▶ [WORK TO COMPLETE] Images are to be left out; everything else in the records gets copied exactly.

═══ INFORMATION PROVIDED

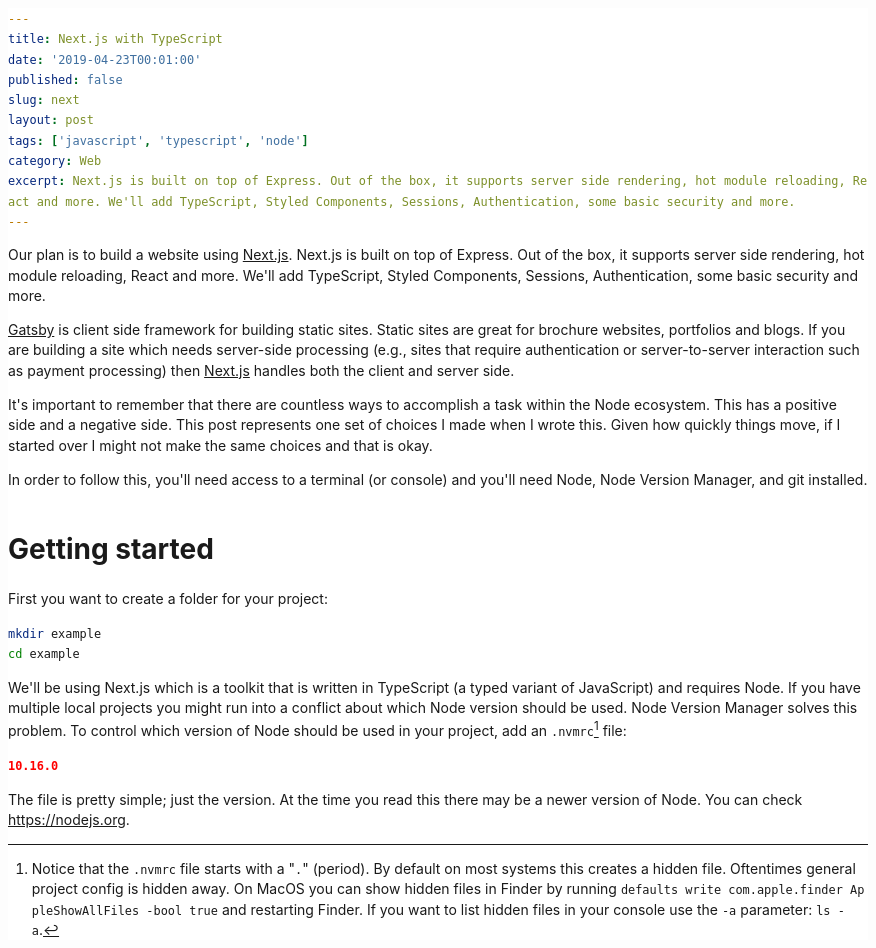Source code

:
 ```yaml
---
title: Next.js with TypeScript
date: '2019-04-23T00:01:00'
published: false
slug: next
layout: post
tags: ['javascript', 'typescript', 'node']
category: Web
excerpt: Next.js is built on top of Express. Out of the box, it supports server side rendering, hot module reloading, React and more. We'll add TypeScript, Styled Components, Sessions, Authentication, some basic security and more.
---
```


Our plan is to build a website using [Next.js](https://nextjs.org/learn/basics/getting-started).
Next.js is built on top of Express. Out of the box, it supports server side rendering, hot module
reloading, React and more. We'll add TypeScript, Styled Components, Sessions, Authentication,
some basic security and more.

[Gatsby](/gatsby-with-typescript) is client side framework for building static sites. Static sites
are great for brochure websites, portfolios and blogs. If you are building a site which needs
server-side processing (e.g., sites that require authentication or server-to-server interaction such
as payment processing) then [Next.js](https://nextjs.org/learn/basics/getting-started) handles both
the client and server side.

It's important to remember that there are countless ways to accomplish a task within the Node
ecosystem. This has a positive side and a negative side. This post represents one set of choices
I made when I wrote this. Given how quickly things move, if I started over I might not make the
same choices and that is okay.

In order to follow this, you'll need access to a terminal (or console) and you'll need Node, Node Version Manager, and git installed.

# Getting started

First you want to create a folder for your project:

```bash
mkdir example
cd example
```

We'll be using Next.js which is a toolkit that is written in TypeScript (a typed variant of JavaScript) and requires Node. If you have multiple local projects you might run into a conflict about which Node version should be used. Node Version Manager solves this problem. To control which version of Node should be used in your project, add an `.nvmrc`[^dotfiles] file:

```json
10.16.0
```

The file is pretty simple; just the version. At the time you read this there may be a newer version of Node. You can check https://nodejs.org.


[^dotfiles]: Notice that the `.nvmrc` file starts with a "`.`" (period). By default on most systems this creates a hidden file. Oftentimes general project config is hidden away. On MacOS you can show hidden files in Finder by running `defaults write com.apple.finder AppleShowAllFiles -bool true` and restarting Finder. If you want to list hidden files in your console use the `-a` parameter: `ls -a`.
[^gitignore]: `.gitignore` also starts with a "`.`" and you can start to see a pattern emerge.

══════

▶ [SOLUTION]
Source code

:
 ```yaml
---
title: Next.js with TypeScript
date: '2019-04-23T00:01:00'
published: false
slug: next
layout: post
tags: ['javascript', 'typescript', 'node']
category: Web
excerpt: Next.js is built on top of Express. Out of the box, it supports server side rendering, hot module reloading, React and more. We'll add TypeScript, Styled Components, Sessions, Authentication, some basic security and more.
---
```


Our plan is to build a website using [Next.js](https://nextjs.org/learn/basics/getting-started).
Next.js is built on top of Express. Out of the box, it supports server side rendering, hot module
reloading, React and more. We'll add TypeScript, Styled Components, Sessions, Authentication,
some basic security and more.

[Gatsby](/gatsby-with-typescript) is client side framework for building static sites. Static sites
are great for brochure websites, portfolios and blogs. If you are building a site which needs
server-side processing (e.g., sites that require authentication or server-to-server interaction such
as payment processing) then [Next.js](https://nextjs.org/learn/basics/getting-started) handles both
the client and server side.

It's important to remember that there are countless ways to accomplish a task within the Node
ecosystem. This has a positive side and a negative side. This post represents one set of choices
I made when I wrote this. Given how quickly things move, if I started over I might not make the
same choices and that is okay.

In order to follow this, you'll need access to a terminal (or console) and you'll need Node, Node Version Manager, and git installed.

# Getting started

First you want to create a folder for your project:

```bash
mkdir example
cd example
```

We'll be using Next.js which is a toolkit that is written in TypeScript (a typed variant of JavaScript) and requires Node. If you have multiple local projects you might run into a conflict about which Node version should be used. Node Version Manager solves this problem. To control which version of Node should be used in your project, add an `.nvmrc`[^dotfiles] file:

```json
10.16.0
```

The file is pretty simple; just the version. At the time you read this there may be a newer version of Node. You can check https://nodejs.org.


[^dotfiles]: Notice that the `.nvmrc` file starts with a "`.`" (period). By default on most systems this creates a hidden file. Oftentimes general project config is hidden away. On MacOS you can show hidden files in Finder by running `defaults write com.apple.finder AppleShowAllFiles -bool true` and restarting Finder. If you want to list hidden files in your console use the `-a` parameter: `ls -a`.
[^gitignore]: `.gitignore` also starts with a "`.`" and you can start to see a pattern emerge.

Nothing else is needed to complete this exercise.